Postgres Upsert: Created or Updated? - data, code and conversation

The excellent PostgreSQL database supports the following syntax for the common upsert SQL pattern:

INSERT INTO table(id, column1, column2)
VALUES (@id, @value1, @value2)
ON CONFLICT (id) DO UPDATE
SET
    column1=EXCLUDED.value1,
    column2=EXCLUDED.value2
RETURNING *

With this syntax, you can insert a new row with the given values, or update the existing row to the given values, using the row’s primary key (or other indexed key). Very handy!

But did the resulting upserted row insert or update?

There’s no (obvious) way to tell if the row was created or updated. It’s tempting to use tricks like check the value of an EXCLUDED column in the RETURNING clause, except that it can’t be used in that scope. And this is a very practical question: this matters for a variety of systems, e.g., operations with “put” semantics. Absent this output from the query, the workaround is to use two queries inside of a transaction or checkpoint instead of just one query, which is a bummer.

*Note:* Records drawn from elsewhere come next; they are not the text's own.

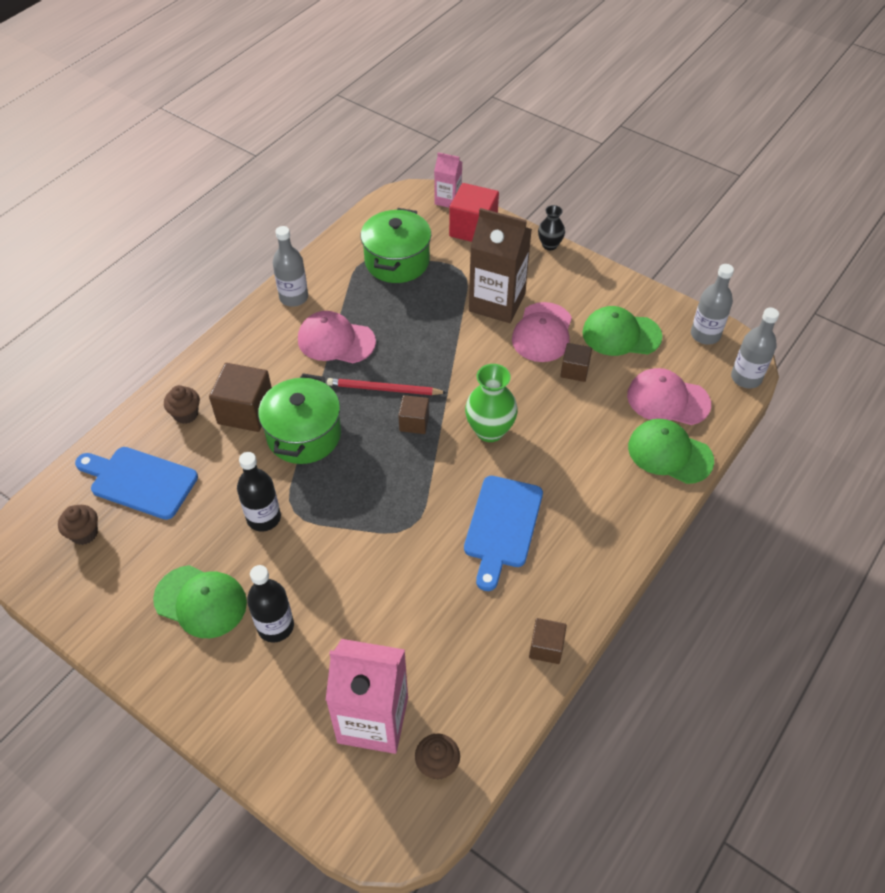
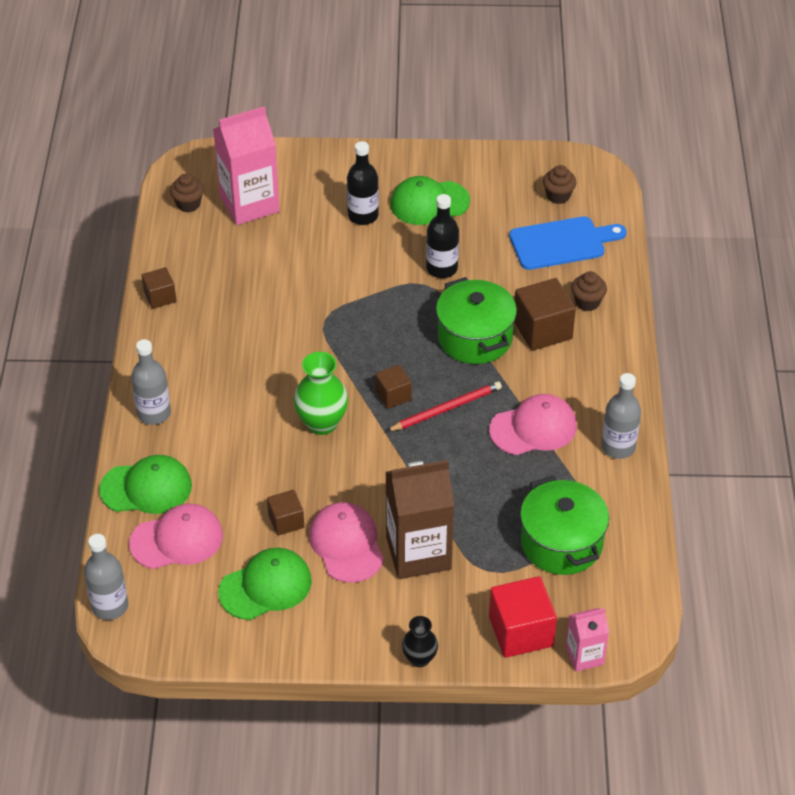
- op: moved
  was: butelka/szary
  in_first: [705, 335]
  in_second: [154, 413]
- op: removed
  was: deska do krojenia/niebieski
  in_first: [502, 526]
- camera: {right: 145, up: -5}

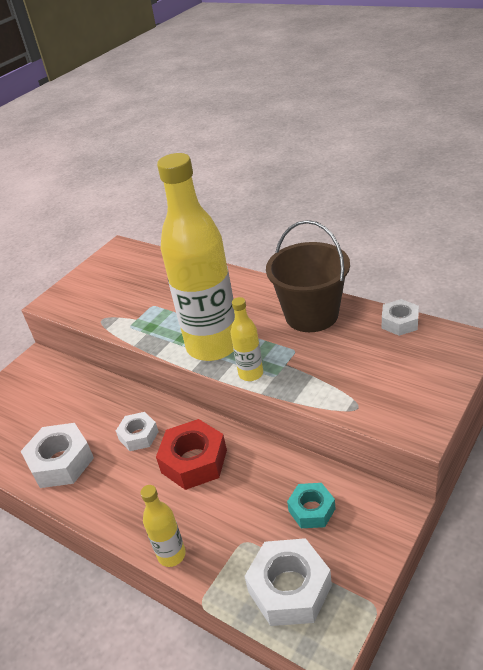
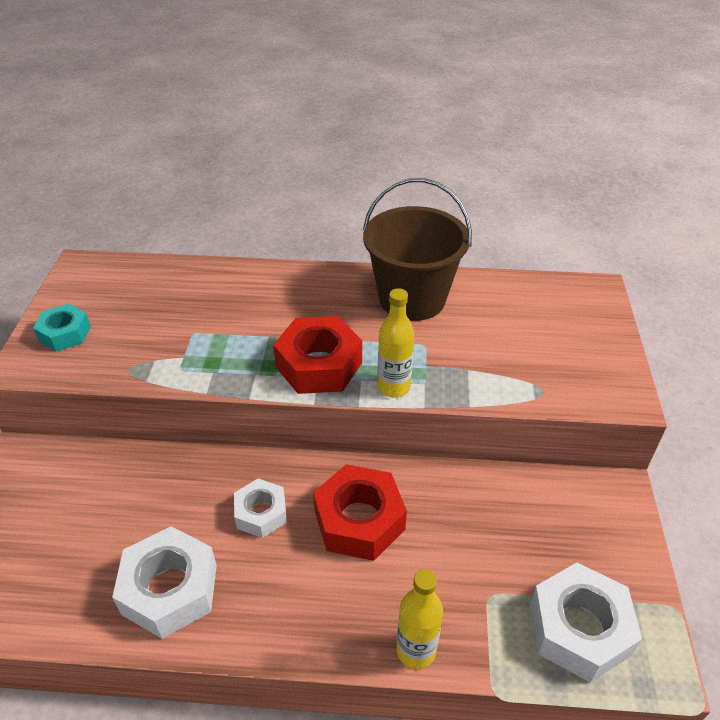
- op: replaced
  was: butelka/żółty
  now: nakrętka/czerwony
  in_first: [213, 345]
  in_second: [319, 365]
- op: removed
  was: nakrętka/biały
  in_first: [399, 322]
- op: moved
  was: nakrętka/turkusowy
  in_first: [312, 510]
  in_second: [65, 333]
- camera: {right: -35, up: 5}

Fortunately, I finally found a good solution from the wonderful Erwin Brandstetter. (This is a question about Postgres. Of course Erwin was the solver!) Here’s the answer, using the same example from above:

INSERT INTO table(id, column1, column2)
VALUES (@id, @value1, @value2)
ON CONFLICT (id) DO UPDATE
SET
    column1=EXCLUDED.value1,
    column2=EXCLUDED.value2
RETURNING *, (xmax = 0) AS _created

In this solution, a new boolean-valued column, _created, is added to the result that is true if the column was created, or false otherwise (i.e., if it was updated). There is a detailed explanation from Erwin at the above link, but the gist is that xmax is a row-level system column that contains a row lock ID (in queries like this one), and a value of 0 indicates that this row has no row lock, which can only happen if it has been created. (An updated row has to take a row lock, per the I in ACID.)

A different answer cautions (fairly) that this relies on undocumented details of the xmax column implementation, and therefore could change Someday^TM, but it’s unlikely because of the way Postgres works. For my part, I’ll use it, but make sure I have some tests in the project to catch any behavior change on database update.

As a bonus (and a note to my future self), here is a good way to use that query for PATCH semantics, where only non-NULL values are used to update an existing row:

INSERT INTO table AS EXISTING(id, column1, column2)
VALUES (@id, @value1, @value2)
ON CONFLICT (id)
DO UPDATE SET
     column1=COALESCE(EXCLUDED.value1, EXISTING.value1),
     column2=COALESCE(EXCLUDED.value2, EXISTING.value2)
RETURNING *, (xmax = 0) AS _created

Here, the EXISTING table alias is a nod to the special EXCLUDED alias, which is used to refer to the column that was “excluded” from INSERT.